Я встал, оглянулся: бар незаметно опустел, пока мы разговаривали, и я вышел в солнечный и такой светлый Париж, словно тому хотелось сегодня быть особенно красивым. Если бы война закончилась иначе, не было бы ни этого неба, ни Киева, ни Парижа, это уж точно. И меня бы не было. И никого из моих родственников. В том, что я воспринял и воспринимал Победу как личное счастье, было очень много от ее высокого смысла; своим содержанием все главные операции Красной Армии были направлены на то, чтобы спасти лично меня. Первый же наш солдат, которого я увидел в только что освобожденном Киеве, подхватил меня черными хлебопашескими руками, подбросил и закричал: «Не бойся!» Если бы Отто остался в Киеве, меня бы на свете не было.
А Париж?

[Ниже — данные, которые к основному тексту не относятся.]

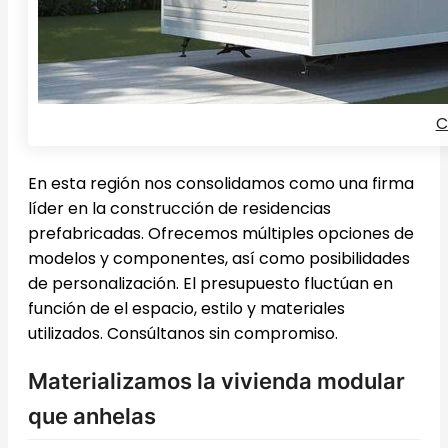
C
En esta región nos consolidamos como una firma
líder en la construcción de residencias
prefabricadas. Ofrecemos múltiples opciones de
modelos y componentes, así como posibilidades
de personalización. El presupuesto fluctúan en
función de el espacio, estilo y materiales
utilizados. Consúltanos sin compromiso.
Materializamos la vivienda modular
que anhelas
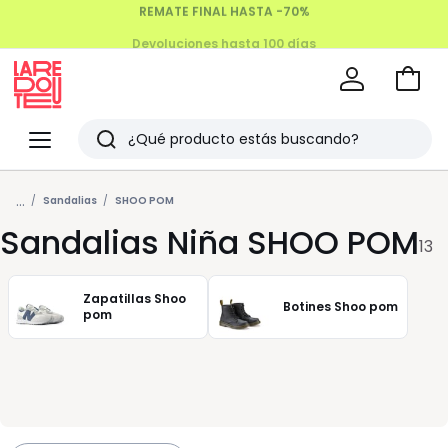
Devoluciones hasta 100 días
Ir
a
La
la
Redoute
Menu
Buscar
cesta
Últimos
...
artículos
Sandalias
SHOO POM
Sandalias Niña SHOO POM
vistos
13
Zapatillas Shoo
Botines Shoo pom
pom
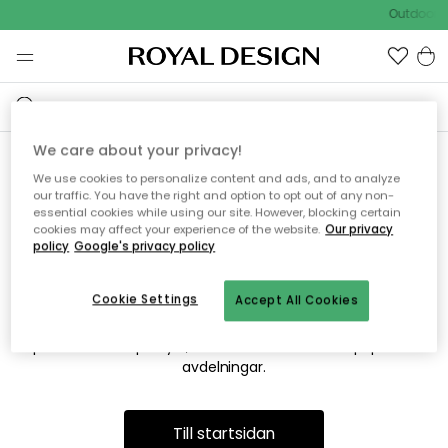
Outdoor S
We care about your privacy!
We use cookies to personalize content and ads, and to analyze
Vi hittar tyvärr inte sidan du
our traffic. You have the right and option to opt out of any non-
essential cookies while using our site. However, blocking certain
söker
cookies may affect your experience of the website.
Our privacy
policy
Google's privacy policy
Cookie Settings
Accept All Cookies
Detta kan bero på att sidan inte längre finns eller att den har
flyttats. Vi ber om ursäkt för besväret. I menyn ovan kan du
prova att söka på nytt, eller besöka en av våra populära
avdelningar.
Till startsidan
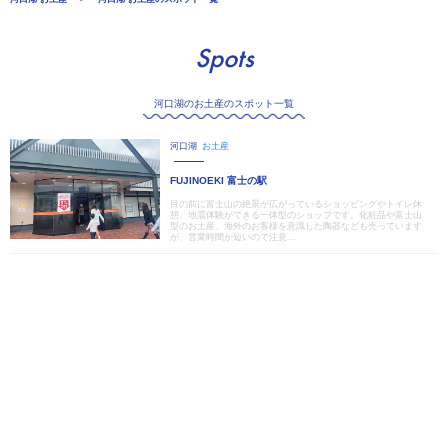
Spots
河口湖のお土産のスポット一覧
河口湖
お土産
FUJINOEKI 富士の駅
目の前に富士山の絶景が広がっているショッピングやトイレ休
憩、地震体験ができる一体型のショップです。化粧品や富士山
型のお土産、海外のお客様を意識した陶器なども売っています
が、営業時間が短いので注意...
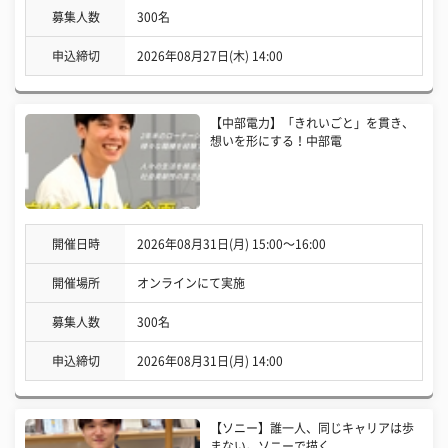
募集人数
300名
申込締切
2026年08月27日(木) 14:00
【中部電力】「きれいごと」を貫き、
想いを形にする！中部電
開催日時
2026年08月31日(月) 15:00〜16:00
開催場所
オンラインにて実施
募集人数
300名
申込締切
2026年08月31日(月) 14:00
【ソニー】誰一人、同じキャリアは歩
まない。ソニーで描く、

Меня даже оскорбило то, что Париж, кажется, был одинаково безразличен к Отто и ко мне. Нельзя так: у Парижа должна быть прекрасная память, он обязан помнить, он ведь великий город…
Прошу вас, не заставляйте меня возлюбить врагов моих, потому что я не верю во всепрощение. Всем, кому я смог простить, простил. Все, кто провинился лично передо мной, никакой жажды мести не вызывают во мне. Я стремлюсь разделить зрячую жажду справедливости и слепую жажду мести: слишком это опасное умение — забывать о пережитом.